After Russia’s President Putin and Turkiye’s President Erdogan met today and announced their pursuit of a massive Turkish hub for the distribution of Russian natural gas, the Kremlin spokesman Dmitry Peskov announced that the TurkStream, the Russian-Turkish pipeline that goes into Bulgaria, had been targeted by terrorists, but that the plot had been foiled. He said: “Certain forces … have already made an attempt on TurkStream. The saboteurs have been caught, and several people have been arrested. They wanted to blow it up. On our territory, on soil.” He didn’t specify further today, but it is likely that Peskov was referring to a mid-September report by Russia’s FSB that they had captured a Ukrainian agent along with his accomplices, that were involved in a plot to bomb a Russian facility involved in sending natural gas to Turkiye.

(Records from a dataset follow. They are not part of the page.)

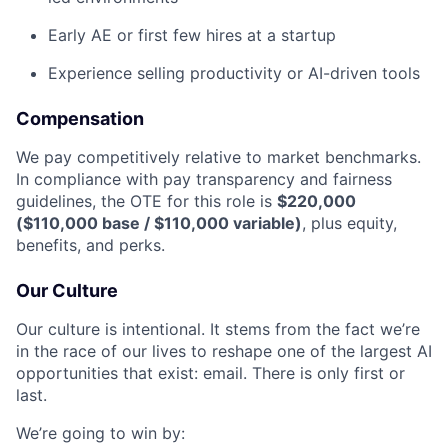
Early AE or first few hires at a startup
Experience selling productivity or AI-driven tools
Compensation
We pay competitively relative to market benchmarks.
In compliance with pay transparency and fairness
guidelines, the OTE for this role is
$220,000
($110,000 base / $110,000 variable)
, plus equity,
benefits, and perks.
Our Culture
Our culture is intentional. It stems from the fact we’re
in the race of our lives to reshape one of the largest AI
opportunities that exist: email. There is only first or
last.
We’re going to win by: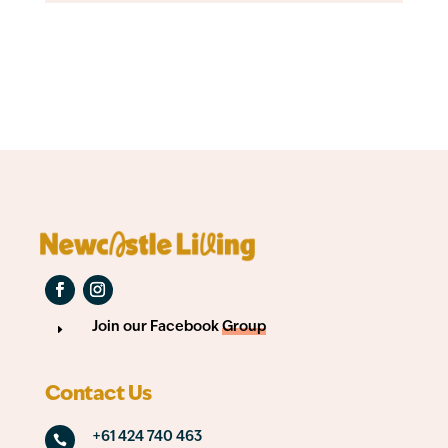
Join our Facebook
Group
E
Contact Us
+61 424 740 463
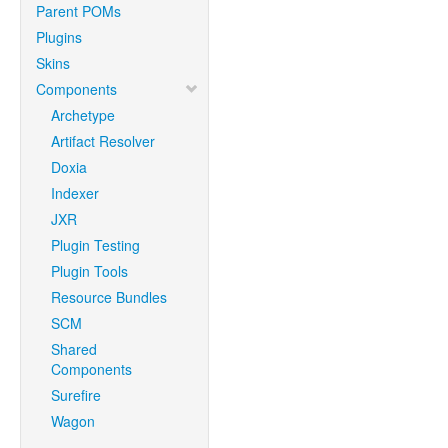
Parent POMs
Plugins
Skins
Components
Archetype
Artifact Resolver
Doxia
Indexer
JXR
Plugin Testing
Plugin Tools
Resource Bundles
SCM
Shared
Components
Surefire
Wagon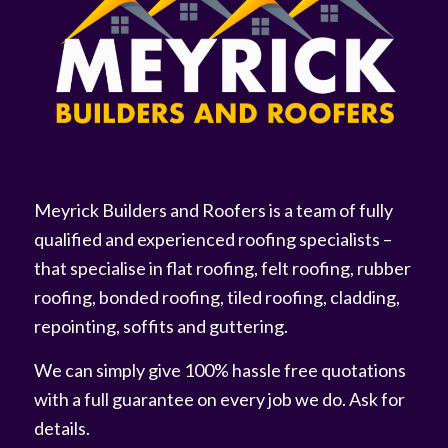
Meyrick Builders and Roofers is a team of fully
qualified and experienced roofing specialists –
that specialise in flat roofing, felt roofing, rubber
roofing, bonded roofing, tiled roofing, cladding,
repointing, soffits and guttering.
We can simply give 100% hassle free quotations
with a full guarantee on every job we do. Ask for
details.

Peskov was speaking to reporters at the CICA summit in Astana, Kazakhstan, where both Putin and Erdogan had their bilateral side meeting, and announced future plans for a major Russian gas hub in Turkiye. Peskov explained that TurkStream was the only “fully functional, fully loaded and ‘working as clockwork’ route” for Russian gas to EU countries. He added that Putin, earlier, had “hinted about the origins of certain forces” that were behind an attack on TurkStream. Peskov also did not amplify that comment, but on Oct. 10, Putin had accused Kiev of a number of sabotage plots aimed at Russian energy infrastructure, including the TurkStream pipeline.